Mitochondrial Membrane Potential in Human Neutrophils Is Maintained by Complex III Activity in the Absence of Supercomplex Organisation

Abstract

Neutrophils depend mainly on glycolysis for their energy provision. Their mitochondria maintain a membrane potential (Δψ_m), which is usually generated by the respiratory chain complexes. We investigated the source of Δψ_m in neutrophils, as compared to peripheral blood mononuclear leukocytes and HL-60 cells, and whether neutrophils can still utilise this Δψ_m for the generation of ATP. Individual activity of the oxidative phosphorylation complexes was significantly reduced in neutrophils, except for complex II and V, but Δψ_m was still decreased by inhibition of complex III, confirming the role of the respiratory chain in maintaining Δψ_m.

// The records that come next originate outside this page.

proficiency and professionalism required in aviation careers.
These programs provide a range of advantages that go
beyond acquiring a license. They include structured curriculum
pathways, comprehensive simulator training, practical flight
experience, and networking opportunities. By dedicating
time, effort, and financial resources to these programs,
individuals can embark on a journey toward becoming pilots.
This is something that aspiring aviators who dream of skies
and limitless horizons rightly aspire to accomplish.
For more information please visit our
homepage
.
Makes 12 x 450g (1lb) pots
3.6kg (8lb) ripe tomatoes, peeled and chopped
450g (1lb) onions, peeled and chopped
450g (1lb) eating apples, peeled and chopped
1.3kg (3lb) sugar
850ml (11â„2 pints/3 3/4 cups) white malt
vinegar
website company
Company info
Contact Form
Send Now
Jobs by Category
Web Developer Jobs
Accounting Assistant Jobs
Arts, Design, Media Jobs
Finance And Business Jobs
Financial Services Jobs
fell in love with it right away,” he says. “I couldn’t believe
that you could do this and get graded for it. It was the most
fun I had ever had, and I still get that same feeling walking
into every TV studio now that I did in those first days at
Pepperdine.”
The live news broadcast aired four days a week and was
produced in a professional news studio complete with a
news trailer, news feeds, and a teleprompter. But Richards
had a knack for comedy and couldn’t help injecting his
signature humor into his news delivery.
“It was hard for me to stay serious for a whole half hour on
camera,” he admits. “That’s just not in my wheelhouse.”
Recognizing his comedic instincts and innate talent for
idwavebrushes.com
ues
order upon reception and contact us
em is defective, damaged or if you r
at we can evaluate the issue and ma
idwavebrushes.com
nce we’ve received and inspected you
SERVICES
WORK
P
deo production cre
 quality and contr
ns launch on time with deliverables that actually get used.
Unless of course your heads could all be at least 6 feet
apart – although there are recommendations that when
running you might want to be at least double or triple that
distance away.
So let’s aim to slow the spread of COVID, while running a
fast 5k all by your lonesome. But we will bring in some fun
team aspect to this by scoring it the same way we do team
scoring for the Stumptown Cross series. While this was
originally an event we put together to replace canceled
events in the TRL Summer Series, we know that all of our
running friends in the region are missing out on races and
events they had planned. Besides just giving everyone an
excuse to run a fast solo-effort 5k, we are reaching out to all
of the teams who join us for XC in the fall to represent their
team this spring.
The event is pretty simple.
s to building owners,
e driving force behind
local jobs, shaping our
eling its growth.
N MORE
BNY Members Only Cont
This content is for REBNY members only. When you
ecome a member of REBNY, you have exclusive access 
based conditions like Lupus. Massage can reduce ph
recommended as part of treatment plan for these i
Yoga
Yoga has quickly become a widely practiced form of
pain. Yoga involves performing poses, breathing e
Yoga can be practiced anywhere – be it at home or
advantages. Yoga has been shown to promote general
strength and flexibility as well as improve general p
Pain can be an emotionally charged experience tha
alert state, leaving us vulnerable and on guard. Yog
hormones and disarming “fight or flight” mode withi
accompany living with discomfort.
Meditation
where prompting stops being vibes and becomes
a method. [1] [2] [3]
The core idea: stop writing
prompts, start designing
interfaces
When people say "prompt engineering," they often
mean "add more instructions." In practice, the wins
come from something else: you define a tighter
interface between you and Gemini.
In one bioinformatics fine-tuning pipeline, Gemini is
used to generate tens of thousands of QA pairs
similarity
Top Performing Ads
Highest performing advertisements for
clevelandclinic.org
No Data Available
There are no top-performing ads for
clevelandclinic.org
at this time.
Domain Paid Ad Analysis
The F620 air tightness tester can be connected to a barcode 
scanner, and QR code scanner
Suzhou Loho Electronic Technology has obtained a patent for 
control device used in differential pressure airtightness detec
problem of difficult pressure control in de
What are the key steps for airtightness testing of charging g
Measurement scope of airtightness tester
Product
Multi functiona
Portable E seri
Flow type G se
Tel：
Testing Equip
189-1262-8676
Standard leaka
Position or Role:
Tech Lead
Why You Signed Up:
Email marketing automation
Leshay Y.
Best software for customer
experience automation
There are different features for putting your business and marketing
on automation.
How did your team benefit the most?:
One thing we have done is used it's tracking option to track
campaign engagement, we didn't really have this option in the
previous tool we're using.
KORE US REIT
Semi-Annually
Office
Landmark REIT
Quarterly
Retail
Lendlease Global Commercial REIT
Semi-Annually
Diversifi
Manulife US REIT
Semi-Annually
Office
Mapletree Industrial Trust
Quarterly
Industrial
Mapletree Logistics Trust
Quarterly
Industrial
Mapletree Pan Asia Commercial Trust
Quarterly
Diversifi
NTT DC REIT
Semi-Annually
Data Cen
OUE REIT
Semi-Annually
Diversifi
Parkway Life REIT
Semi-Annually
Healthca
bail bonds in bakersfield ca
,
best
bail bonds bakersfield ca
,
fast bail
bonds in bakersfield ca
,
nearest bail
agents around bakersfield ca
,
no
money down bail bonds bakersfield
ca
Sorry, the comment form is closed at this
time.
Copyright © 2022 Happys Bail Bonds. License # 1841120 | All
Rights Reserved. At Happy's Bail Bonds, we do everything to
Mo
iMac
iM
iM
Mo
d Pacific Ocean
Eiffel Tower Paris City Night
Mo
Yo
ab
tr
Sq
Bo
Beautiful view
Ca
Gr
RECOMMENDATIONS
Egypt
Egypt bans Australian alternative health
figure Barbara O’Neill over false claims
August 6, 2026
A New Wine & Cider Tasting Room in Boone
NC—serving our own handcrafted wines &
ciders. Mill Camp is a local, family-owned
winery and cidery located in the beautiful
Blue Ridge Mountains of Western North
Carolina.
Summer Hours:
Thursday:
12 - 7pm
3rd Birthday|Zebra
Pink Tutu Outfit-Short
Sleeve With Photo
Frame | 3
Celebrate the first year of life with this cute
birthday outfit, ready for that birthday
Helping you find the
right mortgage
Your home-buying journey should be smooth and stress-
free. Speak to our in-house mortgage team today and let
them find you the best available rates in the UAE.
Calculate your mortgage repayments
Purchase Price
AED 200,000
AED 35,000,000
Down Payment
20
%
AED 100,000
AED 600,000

Complex V did not maintain Δψ_m by consumption of ATP, as has previously been suggested for eosinophils. We show that complex III in neutrophil mitochondria can receive electrons from glycolysis via the glycerol-3-phosphate shuttle. Furthermore, respiratory supercomplexes, which contribute to efficient coupling of the respiratory chain to ATP synthesis, were lacking in neutrophil mitochondria. When HL-60 cells were differentiated to neutrophil-like cells, they lost mitochondrial supercomplex organisation while gaining increased aerobic glycolysis, just like neutrophils. We show that neutrophils can maintain Δψ_m via the glycerol-3-phosphate shuttle, whereby their mitochondria play an important role in the regulation of aerobic glycolysis, rather than producing energy themselves. This peculiar mitochondrial phenotype is acquired during differentiation from myeloid precursors.